(Stored data entries)
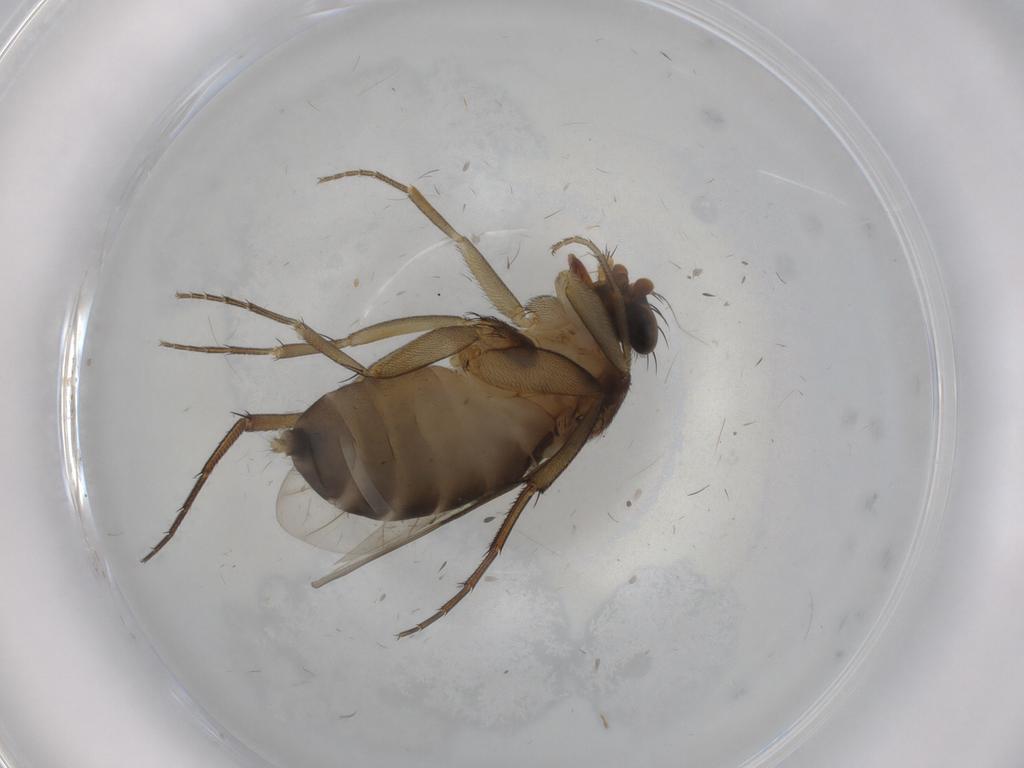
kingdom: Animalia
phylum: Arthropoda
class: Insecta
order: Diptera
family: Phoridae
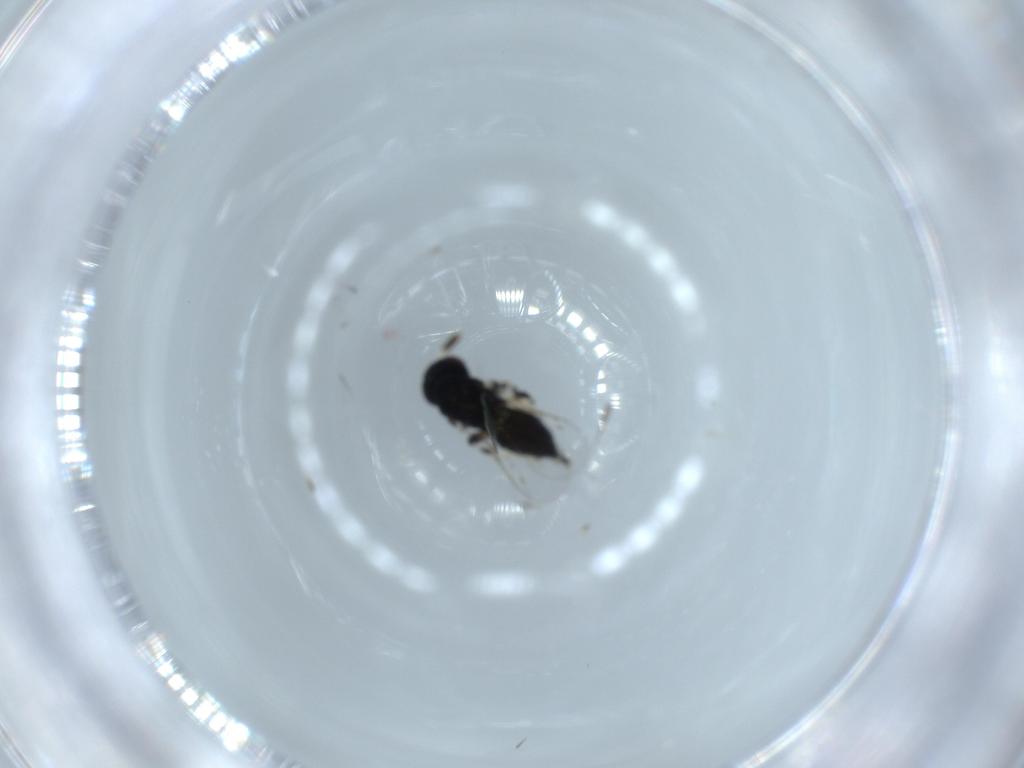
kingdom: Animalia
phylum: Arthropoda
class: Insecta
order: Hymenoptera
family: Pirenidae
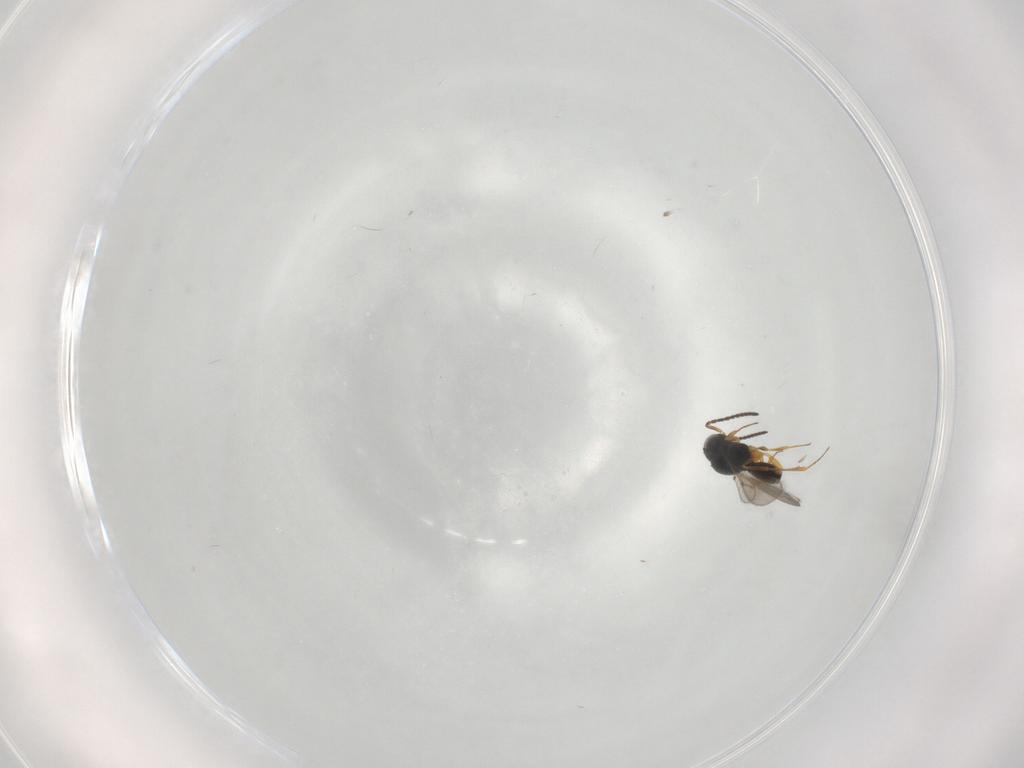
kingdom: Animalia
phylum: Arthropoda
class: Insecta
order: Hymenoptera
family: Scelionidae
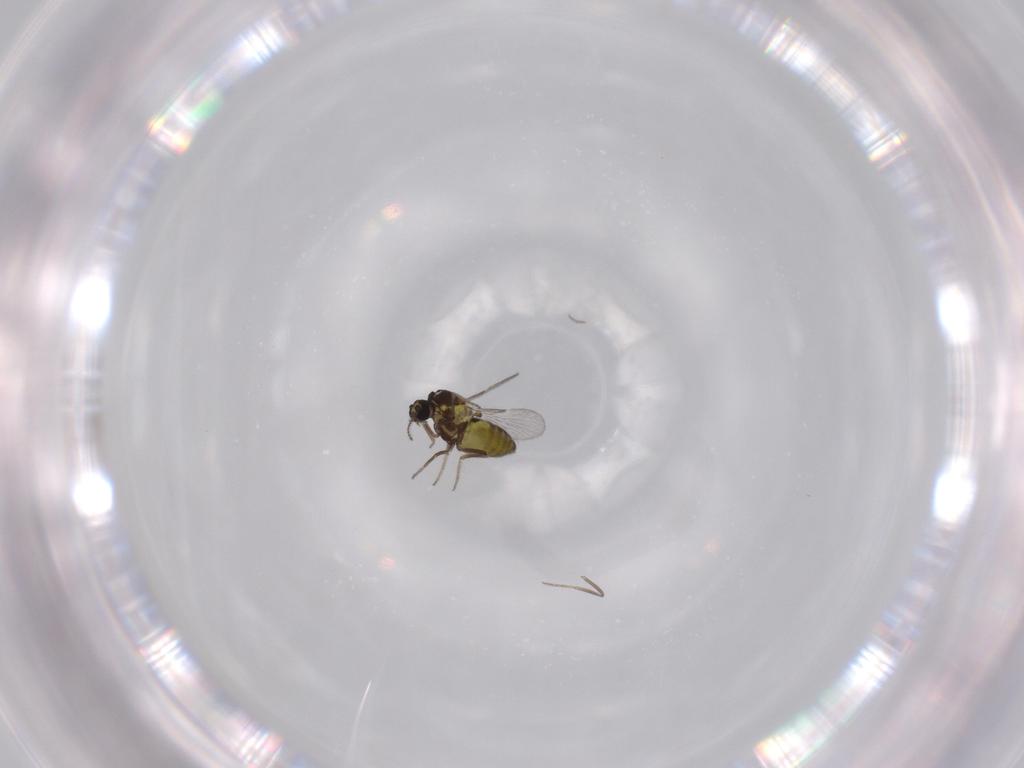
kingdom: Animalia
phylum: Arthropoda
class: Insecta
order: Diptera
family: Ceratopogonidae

==

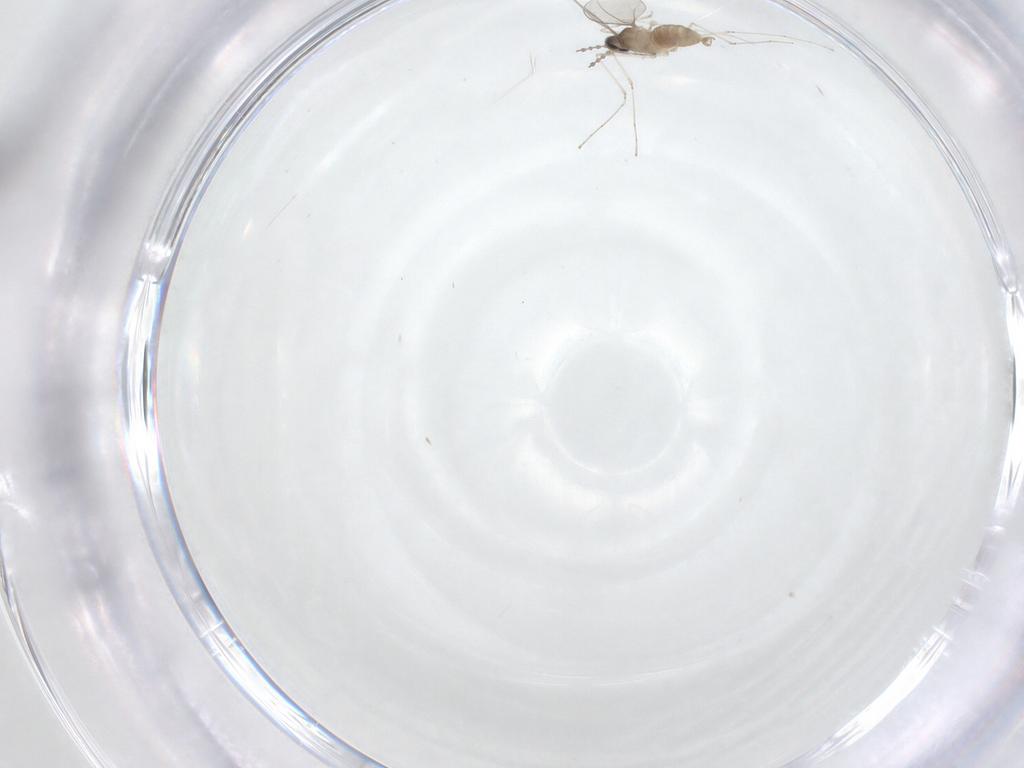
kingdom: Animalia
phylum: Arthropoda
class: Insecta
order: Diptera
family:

# Instruction
Select every line in the entries above that contains the word "family" and copy each one. Case counts when matching.

# Exercise answer
family: Phoridae
family: Pirenidae
family: Scelionidae
family: Ceratopogonidae
family:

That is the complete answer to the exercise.